Airtel Africa has been on my radar for a while, and Thursday’s (30 January) fab results reminded me of its huge potential. The company operates across 14 fast-growing African markets, where demand for telecoms and mobile money services continues to grow.

In the nine months to 31 December, the group’s total customer base rose 7.9% to 163.1m, while data customer numbers surged 13.8%. 

Revenue jumped 20.4% in constant currency terms, with mobile money revenue alone growing 29.6%. Profit after tax skyrocketed from just $2m to $248m year on year.

CEO Sunil Taldar was bullish about Airtel’s prospects, highlighting the company’s “focus on speed and quality execution”.

Not all the signals are positive. Currency devaluations remain an issue. Notably the devaluation of the Nigerian naira, which hit the group’s revenues once converted back into sterling terms. This remains an issue, with Thursday’s results showing revenue declined by 5.8%, largely thanks to the embattled naira. They have been signs of African currency stabilisation lately.

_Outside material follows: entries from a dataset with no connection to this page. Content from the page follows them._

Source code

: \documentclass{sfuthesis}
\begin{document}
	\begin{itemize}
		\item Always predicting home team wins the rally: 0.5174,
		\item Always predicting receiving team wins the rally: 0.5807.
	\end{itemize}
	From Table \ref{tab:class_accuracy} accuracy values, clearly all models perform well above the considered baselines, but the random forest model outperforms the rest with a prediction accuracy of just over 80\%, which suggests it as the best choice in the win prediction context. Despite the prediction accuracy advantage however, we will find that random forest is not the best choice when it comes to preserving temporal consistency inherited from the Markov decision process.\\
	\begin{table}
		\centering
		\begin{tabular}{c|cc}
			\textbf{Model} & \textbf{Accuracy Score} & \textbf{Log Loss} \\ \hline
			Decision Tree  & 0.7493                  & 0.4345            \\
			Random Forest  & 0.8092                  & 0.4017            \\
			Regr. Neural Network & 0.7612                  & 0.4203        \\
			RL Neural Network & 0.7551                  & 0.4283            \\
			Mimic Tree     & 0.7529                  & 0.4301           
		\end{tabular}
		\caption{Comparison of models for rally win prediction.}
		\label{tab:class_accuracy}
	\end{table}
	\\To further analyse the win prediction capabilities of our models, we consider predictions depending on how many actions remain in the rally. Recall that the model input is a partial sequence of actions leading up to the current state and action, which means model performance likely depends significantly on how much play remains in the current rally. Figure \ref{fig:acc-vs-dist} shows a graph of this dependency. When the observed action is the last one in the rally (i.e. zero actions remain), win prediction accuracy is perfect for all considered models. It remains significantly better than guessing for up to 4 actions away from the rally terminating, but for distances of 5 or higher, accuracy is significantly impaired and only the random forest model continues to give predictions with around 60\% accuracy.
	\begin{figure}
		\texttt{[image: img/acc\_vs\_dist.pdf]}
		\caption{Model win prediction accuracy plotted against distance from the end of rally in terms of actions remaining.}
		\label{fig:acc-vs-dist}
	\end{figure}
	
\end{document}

Can the FTSE 100 group continue to fly?

The shares are up 27.1% this year and 97% over five years, albeit with plenty of volatility in between. So is this the right time to buy?

It’s always tricky investing after a sudden surge, as profit-taking can lead to pullbacks. Airtel Africa still looks attractively valued on a forward price-to-earnings ratio of just 10.6 for the financial year starting in April 2025. However, that’s based on sales rising almost 200% over the year ahead. Any earnings miss will be punished.

The company also offers a decent trailing dividend yield of 3.3%, adding an income element to its appeal. And its ongoing expansion and rising smartphone adoption in Africa does create a compelling long-term growth story.

But risks remain. Currency fluctuations could continue to hit reported earnings, but net debt is my biggest worry. This jumped from $3.28bn to $5.27bn year on year. That must be set against positives such as its growing customer base, improving margins and share buybacks.

Given recent performance and strategic investments, I’m keeping a closer eye on this rising star. But I won’t buy it in February. Shares so often retreat after a dramatic leap, and this one still has risks. It’s not the right call for me today.